As much as I enjoyed the Soulless series I don’t think as a middle age male I was the target demographic. They were sappy romantic and only passingly referred to the sex. But I like the world premise and they were a good pulpy read.
The Sirantha Jax books were fun space opera but parts got uncomfortably close to romance novel.
Except that romance is still it’s own literary genre, even though it’s sometimes classified under women’s lit. I do think that romance is now it’s own section at B&N, while I do believe there is just a general literature section there. Amazon is probably a better idea of what’s available via genre, mainly due to them having everything in multiple categories.

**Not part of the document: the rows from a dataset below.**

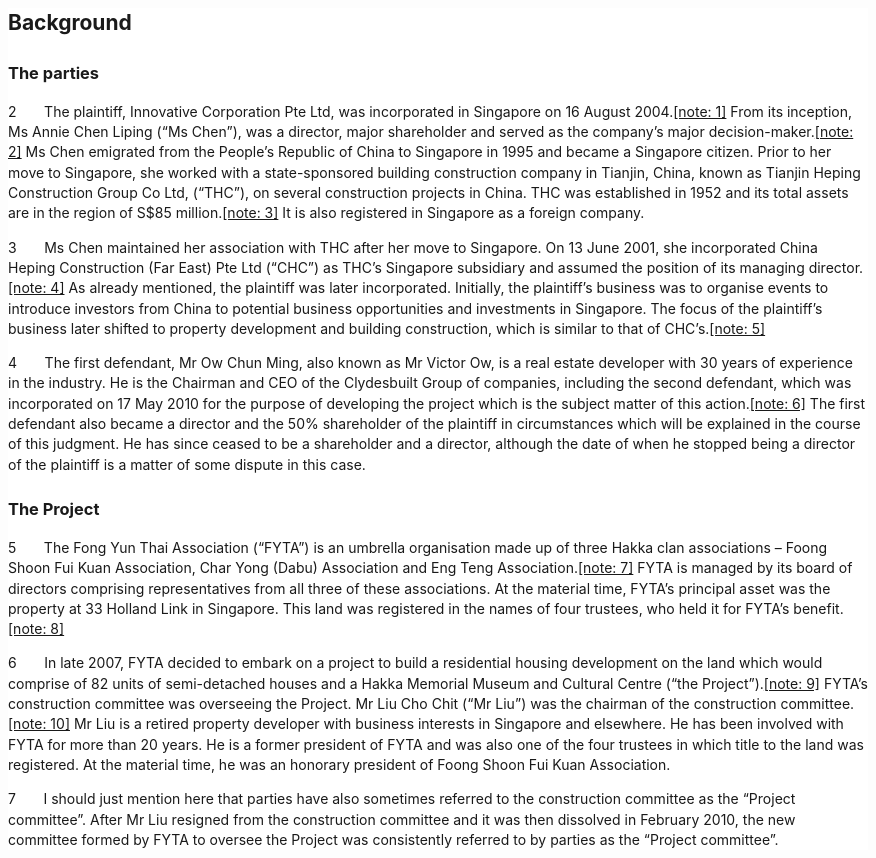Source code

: ## Background

### The parties

2       The plaintiff, Innovative Corporation Pte Ltd, was incorporated in Singapore on 16 August 2004.[\[note: 1\]](#Ftn_1) From its inception, Ms Annie Chen Liping (“Ms Chen”), was a director, major shareholder and served as the company’s major decision-maker.[\[note: 2\]](#Ftn_2) Ms Chen emigrated from the People’s Republic of China to Singapore in 1995 and became a Singapore citizen. Prior to her move to Singapore, she worked with a state-sponsored building construction company in Tianjin, China, known as Tianjin Heping Construction Group Co Ltd, (“THC”), on several construction projects in China. THC was established in 1952 and its total assets are in the region of S$85 million.[\[note: 3\]](#Ftn_3) It is also registered in Singapore as a foreign company.

3       Ms Chen maintained her association with THC after her move to Singapore. On 13 June 2001, she incorporated China Heping Construction (Far East) Pte Ltd (“CHC”) as THC’s Singapore subsidiary and assumed the position of its managing director.[\[note: 4\]](#Ftn_4) As already mentioned, the plaintiff was later incorporated. Initially, the plaintiff’s business was to organise events to introduce investors from China to potential business opportunities and investments in Singapore. The focus of the plaintiff’s business later shifted to property development and building construction, which is similar to that of CHC’s.[\[note: 5\]](#Ftn_5)

4       The first defendant, Mr Ow Chun Ming, also known as Mr Victor Ow, is a real estate developer with 30 years of experience in the industry. He is the Chairman and CEO of the Clydesbuilt Group of companies, including the second defendant, which was incorporated on 17 May 2010 for the purpose of developing the project which is the subject matter of this action.[\[note: 6\]](#Ftn_6) The first defendant also became a director and the 50% shareholder of the plaintiff in circumstances which will be explained in the course of this judgment. He has since ceased to be a shareholder and a director, although the date of when he stopped being a director of the plaintiff is a matter of some dispute in this case.

### The Project

5       The Fong Yun Thai Association (“FYTA”) is an umbrella organisation made up of three Hakka clan associations – Foong Shoon Fui Kuan Association, Char Yong (Dabu) Association and Eng Teng Association.[\[note: 7\]](#Ftn_7) FYTA is managed by its board of directors comprising representatives from all three of these associations. At the material time, FYTA’s principal asset was the property at 33 Holland Link in Singapore. This land was registered in the names of four trustees, who held it for FYTA’s benefit.[\[note: 8\]](#Ftn_8)

6       In late 2007, FYTA decided to embark on a project to build a residential housing development on the land which would comprise of 82 units of semi-detached houses and a Hakka Memorial Museum and Cultural Centre (“the Project”).[\[note: 9\]](#Ftn_9) FYTA’s construction committee was overseeing the Project. Mr Liu Cho Chit (“Mr Liu”) was the chairman of the construction committee.[\[note: 10\]](#Ftn_10) Mr Liu is a retired property developer with business interests in Singapore and elsewhere. He has been involved with FYTA for more than 20 years. He is a former president of FYTA and was also one of the four trustees in which title to the land was registered. At the material time, he was an honorary president of Foong Shoon Fui Kuan Association.

7       I should just mention here that parties have also sometimes referred to the construction committee as the “Project committee”. After Mr Liu resigned from the construction committee and it was then dissolved in February 2010, the new committee formed by FYTA to oversee the Project was consistently referred to by parties as the “Project committee”.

I’ll also say that it’s not like romance (which often are cheap, mass market paper backs as opposed to hardback, high quality books) are at the front of the store or in prominent locations in book stores, even despite dominating the publishing market in the chart you linked to.
But once again, despite the economic power of the genre, they are still considered marginal to the publishing industry and general separated at the back of the store in their own category. Also, I didn’t say you’re casting aspersions or that anyone here was, just that it’s still marginalized as a genre because it’s not considered a serious genre.
Which I don’t think has happened, other than playing up stereotypes about what people will read. I think the only reason that writers like Jane Austen and the Brontes are now being taken seriously as literature is because people fought for that to happen and that academics who help drive the canon, mostly women I’d imagine, helped to get those writers included in the canon of literature.
I’m not sure what you mean by western or thrillers being moribund, though, as there seems to be plenty of both available via amazon? Maybe you just don’t like the newer stuff you’ve read?
Well, but those of us who love books have been into those second hand shops with far less categorization (maybe just some general categories, like fiction, non-fiction, history, children’s, cook books, sci-fi/fantasy, biography, religion, etc) and those work just as well. I’d argue that these categories (like Romance or women’s lit or what have you) can act to reinforce our own ingrained stereotypes about some kinds of writing or writers and as a result, we don’t branch out like we should into new things. I think the only thing it really works for is lining publisher’s pockets!